Kyle se pôs de pé, ao que Adrian acenou como sendo desnecessário. “Perdão, Eldrich. Não queria perturbar o trabalho constante do Mago Mestre, mas algo me perturba. Se quiser, posso voltar em hora mais oportuna.”

“Não há nada de muito especial que requeira minha atenção no momento, Kyle. Apenas estou lutando contra uma seita de Kar’Kadras no Vaticano. Coisa de rotina, nem sequer me impede de manter esta comunicação.”

Kyle pareceu perturbado. “Ahn. Bom, certamente que o senhor já deve ter ouvido falar sobre o Réquiem do Cosmo…”

A projeção de Eldrich aparenta fazer um esforço, e ocorre um barulho distante de explosão. Pouco depois, o próprio Adrian Eldrich em pessoa aparece após um facho de luz se extinguir na sala. “Deveria ter dito desde cedo que era sério, rapaz. Por favor, venha comigo.”

Caminhando pela mansão, os dois logo sobem uma escada espiral, e enquanto caminham, Eldrich comenta:

“Pois então, o que você sabe a respeito?”

“Muito pouco, na verdade. Tudo que sei é que diz respeito a alguma espécie de fim do mundo, mas não vejo razões para levá-lo mais a sério do que o ragnarök ou o Apocalipse cristão.”

“Neste ramo, ceticismo é um erro grave, rapaz. E pode custar sua vida. Existem várias teorias sobre o fim do mundo, e o Réquiem é apenas mais uma delas, como você bem disse.”

Os dois entram numa biblioteca, e com um sinal de mãos de Eldrich um dos grimórios vai até eles e se abre.

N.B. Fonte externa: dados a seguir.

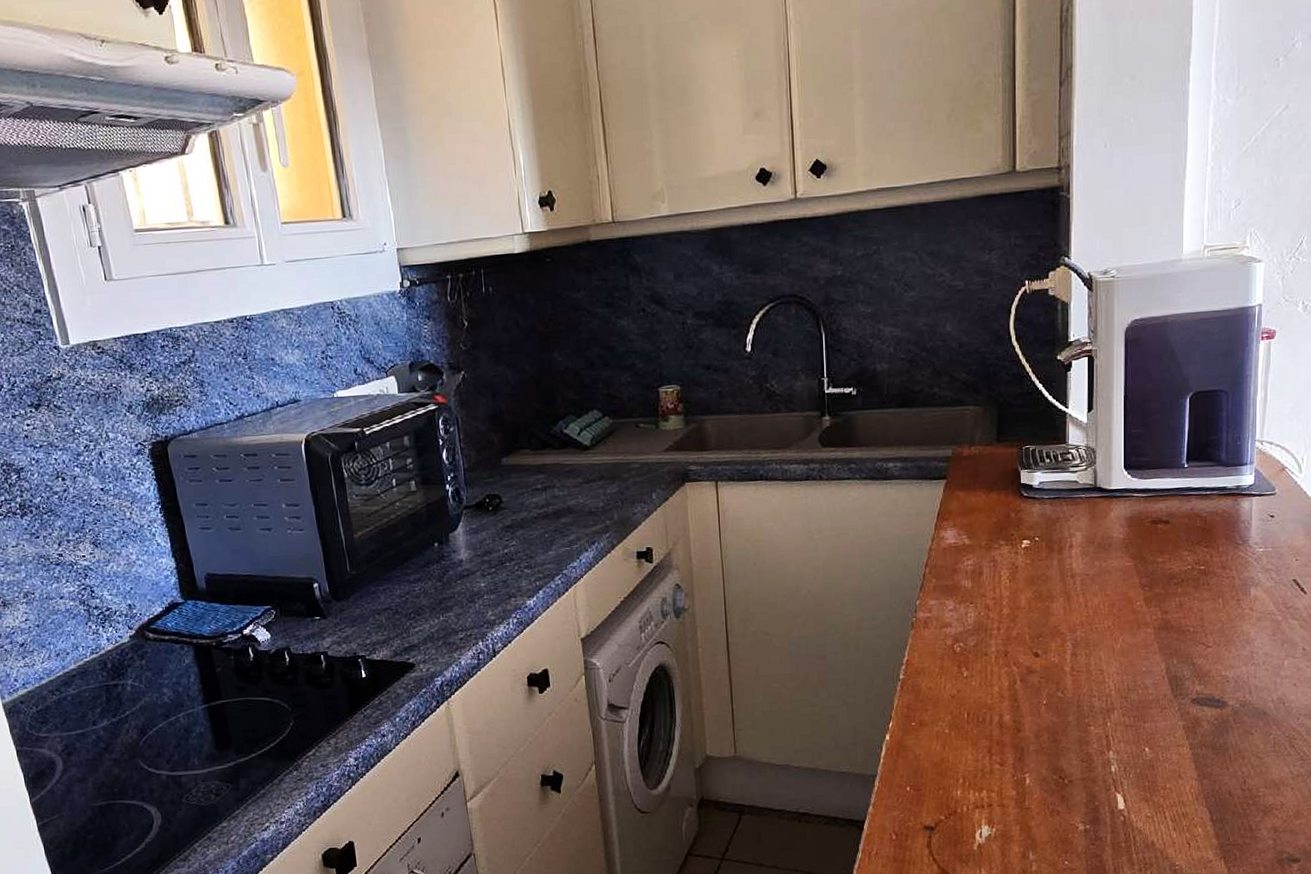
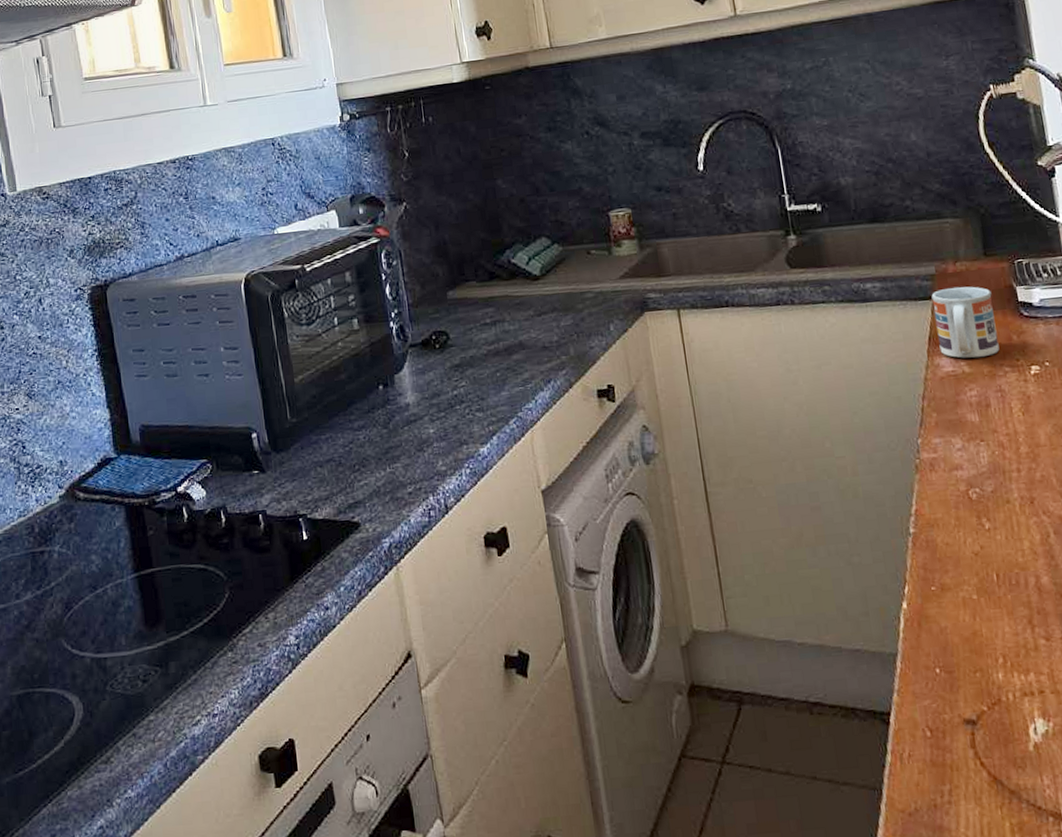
cup: none [945,468,998,532] -> present [931,286,1000,358]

“O Réquiem nada mais é do que uma série de eventos profetizados em textos apócrifos de Nostradamus que anunciam o fim do mundo. Ele diz resumidamente que os que tecelões seriam os primeiros a ouvir suas primeiras notas. Apesar de ser algo nunca ouvido antes, eles saberiam que se trata do anúncio do fim dos dias. Depois, viriam guerras e rumores de guerras. A liberdade morre. A glória de Deus aparece nos céus de todo o mundo, e então, as estrelas se apagam.”



“Mas, Eldrich, isso tudo é apenas uma suposição. O que te faz acreditar que o Réquiem seja real?”

“Por que eu já o ouvi. Há 16 anos. Mas isso não vem ao caso. Por que você se interessou pelo Réquiem em especial?”

“Por que eu também o ouvi. Há aproximadamente uma hora atrás.”

Eldrich recuou e tomou uma assustadoramente rara face de boçal espanto. Após custosos segundos, ele retomou:

“Você deve estar enganado, rapaz. Da última vez que este prenúncio foi confirmado, Ômega assassinou Centurião e quase destruiu o planeta inteiro.”

“E o que o impede de voltar agora?”

“Ômega está morto. Centurião se sacrificou por isso. Certamente é você quem se engana.”

“Mestre Eldrich, com todo respeito, mas e se eu não estiver? Não valeria a pena apenas checar a hipótese?”

Sallah bate à porta da biblioteca: “Perdão, mestres, mas a Rainha de Taraskar exige urgentemente falar com o Mago Mestre.”

Eldrich pondera por algum tempo e então suspira. “Tudo bem, rapaz. Comunique Dédalo. É bom que a Liga Freedom esteja de sobreaviso. Vou atrás de outras confirmações da sua teoria depois que solucionar o problema de Vossa Majestade.”

Eldrich se teleporta. Kyle, quase atônito, se vira para Sallah. “Com licença, Sallah. Por acaso Mestre Eldrich tem o número de telefone da Liga Freedom?”

Um comentário :

  1. Por Asgard! Mais uma bela saga sobre o Ragnarok (ou apocalipse, como preferirem...)

    De qualquer forma, ótimo texto. Parabéns pelo trabalho!